The proposed 4% surtax on the portion of an individual’s annual income that exceeds $1 million would generate about $2 billion in revenue and be earmarked for investments in education and transportation, backers said. The $1 million threshold would be adjusted each year to reflect cost-of-living increases.

Sabrina Davis, an organizer with the Coalition for Social Justice and Bus Riders United, said she grew up poor in Fall River and relied heavily on public transit, falling back on more expensive cab rides when the buses weren’t running.

“Our family used public transportation because we couldn’t afford a car. We had to schedule our lives around the bus schedule,” she said during the press conference. “It felt like a vicious cycle. I needed a job to save up for a car, but I needed a car to get a job.”

The business-backed Massachusetts Taxpayers Foundation is urging lawmakers to hold off on voting on the initiative until 2022 to give themselves more time to consider the state’s revolving economic circumstances, weigh the potential negative impacts of the change, and get a better sense of federal tax law changes under consideration by Congress.

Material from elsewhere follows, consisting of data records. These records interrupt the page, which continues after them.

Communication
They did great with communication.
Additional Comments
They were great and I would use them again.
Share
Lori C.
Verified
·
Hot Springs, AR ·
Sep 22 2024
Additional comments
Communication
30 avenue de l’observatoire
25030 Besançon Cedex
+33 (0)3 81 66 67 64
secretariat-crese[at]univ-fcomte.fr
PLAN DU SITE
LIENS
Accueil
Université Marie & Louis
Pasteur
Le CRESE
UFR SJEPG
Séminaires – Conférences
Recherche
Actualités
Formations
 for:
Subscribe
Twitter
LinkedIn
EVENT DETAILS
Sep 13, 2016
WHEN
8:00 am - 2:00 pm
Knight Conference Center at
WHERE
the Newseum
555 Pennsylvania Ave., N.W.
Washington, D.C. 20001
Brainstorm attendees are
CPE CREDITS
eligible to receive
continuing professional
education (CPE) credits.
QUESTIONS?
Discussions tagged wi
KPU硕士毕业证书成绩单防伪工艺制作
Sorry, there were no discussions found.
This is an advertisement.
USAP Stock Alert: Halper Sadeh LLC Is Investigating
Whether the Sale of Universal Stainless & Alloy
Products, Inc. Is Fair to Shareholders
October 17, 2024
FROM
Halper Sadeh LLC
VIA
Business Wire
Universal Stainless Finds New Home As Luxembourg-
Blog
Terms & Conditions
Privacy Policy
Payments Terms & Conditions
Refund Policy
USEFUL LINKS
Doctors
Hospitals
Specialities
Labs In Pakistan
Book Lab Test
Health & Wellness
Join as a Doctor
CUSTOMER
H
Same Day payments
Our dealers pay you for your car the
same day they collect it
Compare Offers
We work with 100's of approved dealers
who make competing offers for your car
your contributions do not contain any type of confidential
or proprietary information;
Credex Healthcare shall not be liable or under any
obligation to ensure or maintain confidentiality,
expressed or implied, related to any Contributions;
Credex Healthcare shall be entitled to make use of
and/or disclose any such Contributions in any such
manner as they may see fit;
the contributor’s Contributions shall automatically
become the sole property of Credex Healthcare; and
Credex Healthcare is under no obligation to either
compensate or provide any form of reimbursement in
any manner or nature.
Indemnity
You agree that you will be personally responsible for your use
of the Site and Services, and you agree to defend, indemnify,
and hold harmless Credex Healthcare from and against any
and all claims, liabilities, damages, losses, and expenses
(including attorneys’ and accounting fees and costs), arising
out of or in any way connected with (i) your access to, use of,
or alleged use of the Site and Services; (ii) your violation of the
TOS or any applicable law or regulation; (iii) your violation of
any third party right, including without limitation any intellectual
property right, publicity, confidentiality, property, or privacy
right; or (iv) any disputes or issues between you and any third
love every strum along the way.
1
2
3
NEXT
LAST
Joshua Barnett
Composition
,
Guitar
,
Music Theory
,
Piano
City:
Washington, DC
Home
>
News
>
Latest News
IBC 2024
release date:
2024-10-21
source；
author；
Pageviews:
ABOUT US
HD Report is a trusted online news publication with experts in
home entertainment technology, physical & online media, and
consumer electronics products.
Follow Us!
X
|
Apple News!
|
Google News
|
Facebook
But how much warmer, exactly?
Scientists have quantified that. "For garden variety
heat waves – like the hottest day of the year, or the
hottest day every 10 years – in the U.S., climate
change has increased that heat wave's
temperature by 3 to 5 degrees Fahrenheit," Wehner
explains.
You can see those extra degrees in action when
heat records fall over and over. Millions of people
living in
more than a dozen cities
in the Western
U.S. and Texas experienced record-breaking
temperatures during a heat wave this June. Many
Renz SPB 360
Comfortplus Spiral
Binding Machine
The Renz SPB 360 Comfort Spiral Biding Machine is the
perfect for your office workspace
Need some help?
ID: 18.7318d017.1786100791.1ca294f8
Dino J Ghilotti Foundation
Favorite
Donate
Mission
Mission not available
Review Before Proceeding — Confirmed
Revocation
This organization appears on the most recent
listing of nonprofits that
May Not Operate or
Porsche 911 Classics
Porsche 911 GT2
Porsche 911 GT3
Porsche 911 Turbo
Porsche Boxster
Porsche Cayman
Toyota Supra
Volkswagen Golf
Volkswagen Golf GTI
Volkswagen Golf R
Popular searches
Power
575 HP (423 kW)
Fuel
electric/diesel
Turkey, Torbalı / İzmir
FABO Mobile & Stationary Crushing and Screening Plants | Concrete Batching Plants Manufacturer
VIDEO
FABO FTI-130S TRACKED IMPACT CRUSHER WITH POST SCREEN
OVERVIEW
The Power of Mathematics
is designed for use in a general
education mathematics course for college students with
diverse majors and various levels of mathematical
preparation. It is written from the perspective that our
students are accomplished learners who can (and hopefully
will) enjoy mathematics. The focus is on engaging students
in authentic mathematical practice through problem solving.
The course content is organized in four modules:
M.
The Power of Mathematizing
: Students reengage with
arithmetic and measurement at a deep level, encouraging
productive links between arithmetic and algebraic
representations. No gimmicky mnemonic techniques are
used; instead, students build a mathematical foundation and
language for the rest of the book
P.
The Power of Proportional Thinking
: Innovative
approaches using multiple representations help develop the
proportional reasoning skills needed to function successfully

“Once the initiative is approved by the constitutional convention, no further changes can be made to the question before it is put to voters,” Massachusetts Taxpayers Foundation President Eileen McAnneny said in a written statement last week.

“Taking more time to fully understand the changing economic and fiscal climate is a reasonable and critically important next step,” she added.

In 2019, lawmakers moved the proposed constitutional amendment one step closer to the ballot by approving the measure by a 146-48 vote during a joint session of the Democratic-controlled Legislature.

The proposed amendment needs a second vote during the current 2021/2022 session to be placed before voters on the November 2022 ballot.

The Massachusetts House and Senate will meet in a combined constitutional convention for the first time during the current legislative session on May 12.

The state’s constitution currently requires that all income be taxed at uniform rates. An earlier, similar effort to raise taxes on about 20,000 of the state’s wealthiest residents was knocked off the 2018 ballot after a legal challenge by several business-backed organizations.

The Supreme Judicial Court threw out that version of the millionaire tax, ruling it violated restrictions placed on citizen initiatives by combining taxes and spending in a single ballot question.

Because the current proposal — though identically worded — was initiated by legislators rather than through voter petitions, legal experts have said it’s unlikely to face the same legal roadblock.